*GOAL OF THE EXERCISE*.
Lay out the records as a Markdown table with two columns, Row and Line. Number each line in order and leave out any blank lines.
◆ ◆ ◆
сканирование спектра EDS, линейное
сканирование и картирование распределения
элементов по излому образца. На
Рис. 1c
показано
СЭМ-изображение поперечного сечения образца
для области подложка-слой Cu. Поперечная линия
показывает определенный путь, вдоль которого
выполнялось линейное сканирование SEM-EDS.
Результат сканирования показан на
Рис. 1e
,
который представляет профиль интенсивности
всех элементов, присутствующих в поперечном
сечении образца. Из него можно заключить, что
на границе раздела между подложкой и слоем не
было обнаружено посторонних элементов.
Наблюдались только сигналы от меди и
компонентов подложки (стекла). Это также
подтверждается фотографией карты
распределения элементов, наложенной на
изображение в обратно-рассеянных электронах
◆ ◆ ◆
*TASK SOLUTION*.
| Row | Line |
|---|---|
| 1 | сканирование спектра EDS, линейное |
| 2 | сканирование и картирование распределения |
| 3 | элементов по излому образца. На |
| 4 | Рис. 1c |
| 5 | показано |
| 6 | СЭМ-изображение поперечного сечения образца |
| 7 | для области подложка-слой Cu. Поперечная линия |
| 8 | показывает определенный путь, вдоль которого |
| 9 | выполнялось линейное сканирование SEM-EDS. |
| 10 | Результат сканирования показан на |
| 11 | Рис. 1e |
| 12 | , |
| 13 | который представляет профиль интенсивности |
| 14 | всех элементов, присутствующих в поперечном |
| 15 | сечении образца. Из него можно заключить, что |
| 16 | на границе раздела между подложкой и слоем не |
| 17 | было обнаружено посторонних элементов. |
| 18 | Наблюдались только сигналы от меди и |
| 19 | компонентов подложки (стекла). Это также |
| 20 | подтверждается фотографией карты |
| 21 | распределения элементов, наложенной на |
| 22 | изображение в обратно-рассеянных электронах |